Stand up for your heart health

27 Aug 2015

Stand up and be counted: That’s the message from a University of Queensland study that found more time standing could improve blood sugar and cholesterol levels while lowering fats in the blood.

Led by UQ School of Public Health’s Dr Genevieve Healy, the study found spending time stepping rather than sitting could have additional health benefits for the waistline.

While the study couldn’t show that less time spent sitting improved health, Dr Healy said the associations it revealed were consistent with what was already known about the benefits of an active lifestyle.  

”To get our results, we gave activity monitors to more than 780 men and women aged between 36 and 80,” she said.

”Participants wore the monitors for 24 hours a day for one week, and from this data we were able to accurately determine how long each participant spent sleeping, sitting or lying down, standing and stepping, which included walking and running.”

”We also took blood samples and measured blood pressure, height, weight and waist circumference”. 

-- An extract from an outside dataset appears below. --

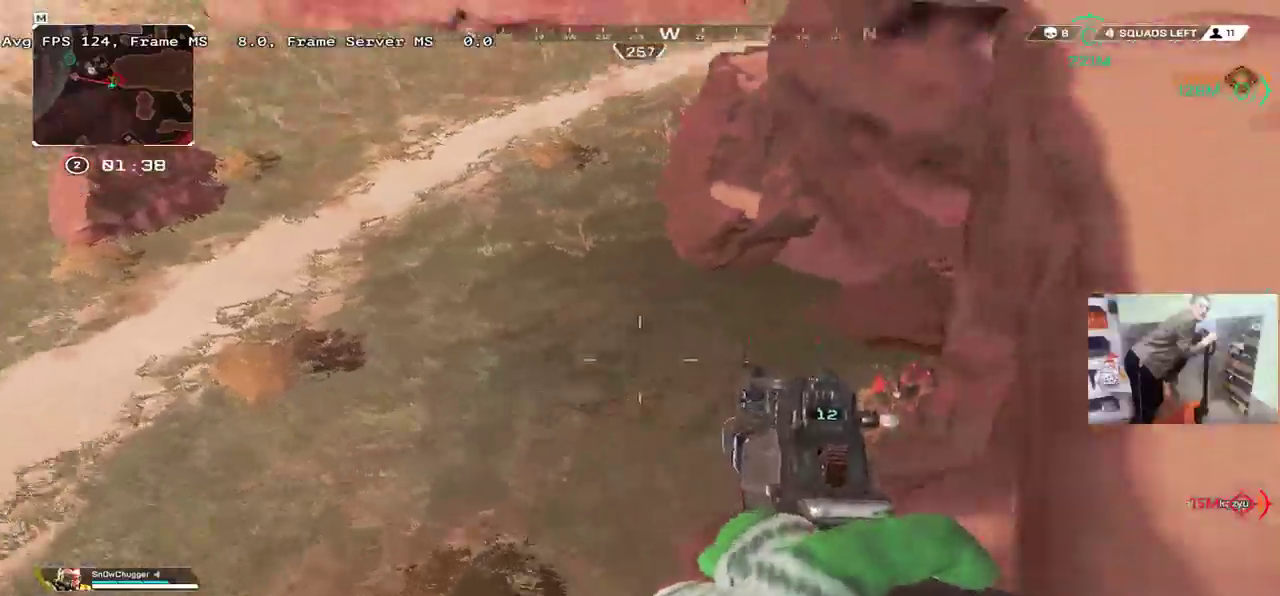
{"keys": ["s", "space"], "mouse": ["left"], "events": [[417, "space", "down"], [450, "mouse_left", "down"], [467, "s", "down"]]}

An extra two hours a day spent standing rather than sitting was associated with approximately two per cent lower average fasting blood sugar levels and 11 per cent lower average triglycerides (fats in the blood).

“Extra standing time was also associated with higher average levels of the good type of cholesterol known as HDL, and replacing two hours a day of sitting time with stepping was associated with about an 11 per cent lower average BMI and a 7.5cm smaller average waist circumference,” she said.

The study also found average blood sugar and triglyceride levels fell significantly for every two hours spent stepping rather than sitting.

“These findings provide important preliminary evidence that strategies to increase the amount of time spent standing or walking rather than sitting may benefit the heart and metabolism,” Dr Healy said.

“Get up for your heart health and move for your waistline.”

The research is published in The European Heart Journal, which also carries an editorial by the Mayo Clinic and Mayo College of Medicine’s Professor Francisco Lopez-Jimenez, who praised the UQ study.